Published on: Feb 03, 2017

Deloitte & Touche LLP comments on the FASB's Proposed Accounting Standards Update, Distinguishing Liabilities From Equity (Topic 480): I. Accounting for Certain Financial Instruments With Down Round Features and II. Replacement of the Indefinite Deferral for Mandatorily Redeemable Financial Instruments of Certain Nonpublic Entities and Certain Mandatorily Redeemable Noncontrolling Interests With a Scope Exception, which was issued in December 2016.

An excerpt from the comment letter is shown below:

We support the Board’s efforts under its simplification initiative to improve aspects of U.S. GAAP that are unnecessarily complex and costly. Similarly, we support the aim of the proposed ASU and certain of its key provisions because they further the Board’s simplification objective. We concurrently acknowledge that some aspects of the proposed amendments would add complexity to an accounting model that is already complex and prone to misunderstanding by preparers, practitioners, and other stakeholders. We believe that to limit such complexity, the Board should modify or remove certain of the proposed ASU’s provisions before it finalizes the amendments. To this end, this letter suggests our modifications to the proposed approach for the Board’s consideration.

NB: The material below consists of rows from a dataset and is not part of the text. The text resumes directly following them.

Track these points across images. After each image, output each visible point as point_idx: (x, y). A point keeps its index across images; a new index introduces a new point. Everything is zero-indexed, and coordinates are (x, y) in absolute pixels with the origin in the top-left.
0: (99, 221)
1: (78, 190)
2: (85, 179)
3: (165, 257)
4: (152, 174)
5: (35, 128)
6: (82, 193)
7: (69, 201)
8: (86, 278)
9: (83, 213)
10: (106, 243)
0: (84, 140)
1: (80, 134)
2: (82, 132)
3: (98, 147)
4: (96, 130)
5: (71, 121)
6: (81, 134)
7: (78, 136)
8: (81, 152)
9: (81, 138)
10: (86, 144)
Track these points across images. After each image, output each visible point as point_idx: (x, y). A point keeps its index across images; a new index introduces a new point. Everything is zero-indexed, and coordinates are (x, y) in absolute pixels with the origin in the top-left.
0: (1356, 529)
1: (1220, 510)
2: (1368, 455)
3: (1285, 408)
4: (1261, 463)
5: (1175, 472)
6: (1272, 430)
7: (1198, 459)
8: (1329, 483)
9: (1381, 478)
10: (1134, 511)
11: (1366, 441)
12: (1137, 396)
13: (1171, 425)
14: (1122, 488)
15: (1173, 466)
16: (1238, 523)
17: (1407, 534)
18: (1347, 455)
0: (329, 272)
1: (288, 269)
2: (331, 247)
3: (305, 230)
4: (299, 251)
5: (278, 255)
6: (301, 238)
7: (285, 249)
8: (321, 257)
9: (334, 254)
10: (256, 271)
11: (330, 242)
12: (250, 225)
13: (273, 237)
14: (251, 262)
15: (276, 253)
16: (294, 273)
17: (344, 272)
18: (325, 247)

As discussed in our letter of October 17, 2016, in response to the FASB’s Invitation to Comment, Agenda Consultation (File Reference No. 2016-290), we believe that the FASB should add to its agenda a broad project on distinguishing liabilities from equity. We believe that as part of such a project, the Board should comprehensively address the conceptual and practical issues associated with the classification of different types of instruments and features. The Board’s objective should be to replace the piecemeal, fact-specific guidance in U.S. GAAP with a robust, coherent, and internally consistent set of principles. Our support for certain of the key provisions in the proposed ASU, therefore, is based on the premise that they will serve to simplify the application of existing U.S. GAAP as an interim solution pending the completion of a broad project on liabilities and equity.